The study, which is published in the latest edition of The Lancet, also shows that Britain has one of the most sedentary populations on Earth, with almost twice the proportion of people defined as “inactive” as in France.

On the eve of the London Olympics, the global figures reveal that even the Americans are better when it comes to taking exercise than the British.

In the UK, 63.3 per cent of the population fails to meet recommended levels of physical activity, thereby increasing their risk of conditions such as heart disease, diabetes and cancer.

By comparison, 40.5 per cent of US citizens are inactive, despite more than 30 per cent of them being obese.

Britain has the third-highest proportion of inactive adults in Europe after Malta (71.9 per cent) and Serbia (68.3 per cent).

In the Republic of Ireland, 53.2 per cent of the population do insufficient exercise, according to the study.

However, an alternative study published last week by the Irish Sports Council showed that the number of people exercising has doubled since 2009, partly because many people have more time as a result of the recession.

For the latest research, researchers used World Health Organisation survey data, collected by questionnaire, to compare 122 countries representing 89 per cent of the world’s population.

The highest number of inactive adults is in Swaziland (69 per cent), followed by Saudi Arabia (68.8 per cent).

Of the French population, 32.5 per cent are inactive, while in the super-fit Netherlands just 18.2 per cent of people are inactive.

Inactivity was defined as not meeting any of three criteria: 30 minutes of moderate activity such as a brisk walk, at least five days a week; 20 minutes of vigorous activity at least three days a week; or an equivalent combination of the two.

The findings, part of a series of studies on physical activity published in The Lancet medical journal, suggest that, worldwide, roughly three out of every 10 adults aged 15 and over do too little exercise.

“Although the technical revolution has been of great benefit to many populations throughout the world, it has come at a major cost in terms of the contribution of physical inactivity to the worldwide epidemic of non-communicable diseases," said study leader Dr Pedro Hallal, from the Federal University of Pelotas in Brazil.

“Societal trends are leading to less not more activity than previously, and with few exceptions, health professionals have been unable to mobilise governments and populations to take physical inactivity seriously as a public health issue.”

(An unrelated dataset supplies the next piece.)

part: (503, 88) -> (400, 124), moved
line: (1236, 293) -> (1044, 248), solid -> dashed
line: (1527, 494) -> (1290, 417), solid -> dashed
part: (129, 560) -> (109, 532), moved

The research also found that more than 80 per cent of 13 to 15-year-olds around the world do not get the minimum recommended hour of moderate exercise a day.

A second study carried out by the Harvard Medical School in Boston found that lack of physical activity leads to 6 per cent to 10 per cent of all cases of heart disease, type-2 diabetes, and breast and bowel cancer.

Globally, it was responsible for around 5.3 million of the 57 million deaths that occurred in 2008.

The contribution of insufficient exercise to disease and shortened lifespan was similar to that of smoking or obesity.

Researchers calculated the extent to which non-communicable diseases could be prevented if all a country’s inactive population became active.

The estimates suggest that, worldwide, 6 per cent of heart disease cases are linked to lack of exercise, ranging from 3.2 per cent in south-east Asia to 7.8 per cent in the eastern Mediterranean.

Low levels of physical activity are blamed for around 7 per cent of type-2 diabetes cases, and 10 per cent of breast and bowel cancer cases.

Average life expectancy worldwide would rise by around 0.68 years if no one was physically inactive, said the researchers. Eradicating smoking and obesity would achieve about the same result.